Раздраженный и злой, вернулся от пулеметчиков Карпенко. Прошел в землянку санчасти, резко открыл дверь. В нос ударил терпкий запах йода и спирта. Увидел военфельдшера и начпрода, сидевших за столиком. Начпрод при виде комиссара стремглав вскочил на ноги и вытянулся по стойке «смирно». Военфельдшер только равнодушно покосился на вошедшего старшего политрука и не тронулся с места.
— Потрудитесь встать, когда входит начальник! — вскипел Карпенко.
— А я не военный. Я гражданский, — с дрожью в голосе ответил военфельдшер, но все же встал. Начпрод, воспользовавшись шумом, незаметно выскользнул из землянки.
— К сожалению, военный. И отвечаете мне за всех раненых, — стараясь быть спокойным, сказал Карпенко, — Почему лично не оказали помощь тяжелораненому младшему сержанту Байсулитову? Боитесь нос высунуть из убежища?!
— Я не боюсь. У меня много раненых: более тридцати человек. А я один. Не разорваться же мне. Даже перекурить некогда…
— А спирт пить есть когда? — снова вскипел Карпенко. — Учтите, еще раз замечу, вам несдобровать.
Карпенко вышел. Только на улице он успокоился, решив не спускать глаз с военфельдшера. Рассказал об этом лейтенанту Мельниченко. Лейтенант тут же предложил вместе пойти в землянку санчасти и там разобраться.
— Вечером сходим. Пусть подумает над моими словами, — сказал Карпенко.

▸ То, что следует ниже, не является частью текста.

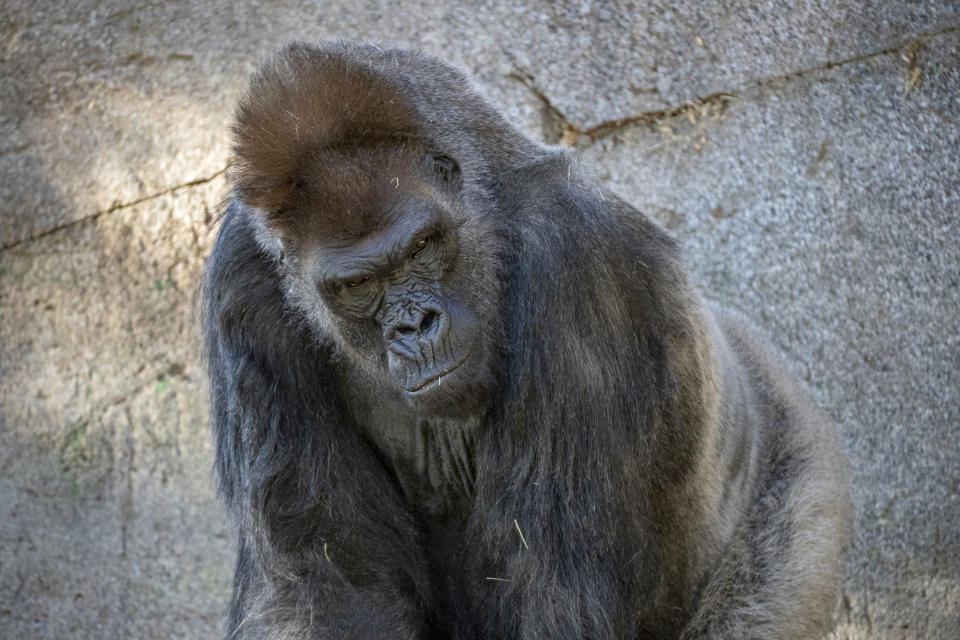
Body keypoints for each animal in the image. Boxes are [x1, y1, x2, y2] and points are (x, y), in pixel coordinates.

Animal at [201, 41, 848, 640]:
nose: (415, 327)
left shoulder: (577, 251)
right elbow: (331, 584)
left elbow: (554, 590)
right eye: (358, 284)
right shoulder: (243, 281)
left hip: (799, 485)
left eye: (422, 247)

К концу дня в проливе Вяйке-Вяйн показалось около десятка шлюпок с немецкими солдатами; они отошли от острова Муху. Две шлюпки направились к батарее, остальные на север, в район Ориссарской дамбы.
— Хотят опять ударить с тыла… — вопросительно глядя на комиссара, проговорил Мельниченко.
— Не допустим, — скорее себе, чем лейтенанту, твердо сказал Карпенко.
Он выделил две группы краснофлотцев, по пятнадцать человек в каждой, и приказал скрытно двигаться к тому месту, где немцы намеревались, видимо, высадить десант. Одну группу он поручил командиру огневого взвода, вторую повел сам.
— Помните, ни один фашист не должен выйти на нашу землю, — наказал Карпенко на прощание Кухарю.
Шлюпки гитлеровцев, очевидно посланные на разведку, подходили к полуострову примерно в полукилометре одна от другой. Одну из них в северной части Кюбассара на берегу залива ждала группа Карпенко, вторую — краснофлотцы младшего лейтенанта Кухаря.
— Человек двадцать будет, — выглядывая из-за кустов, шепотом передал Кудрявцев старшему политруку.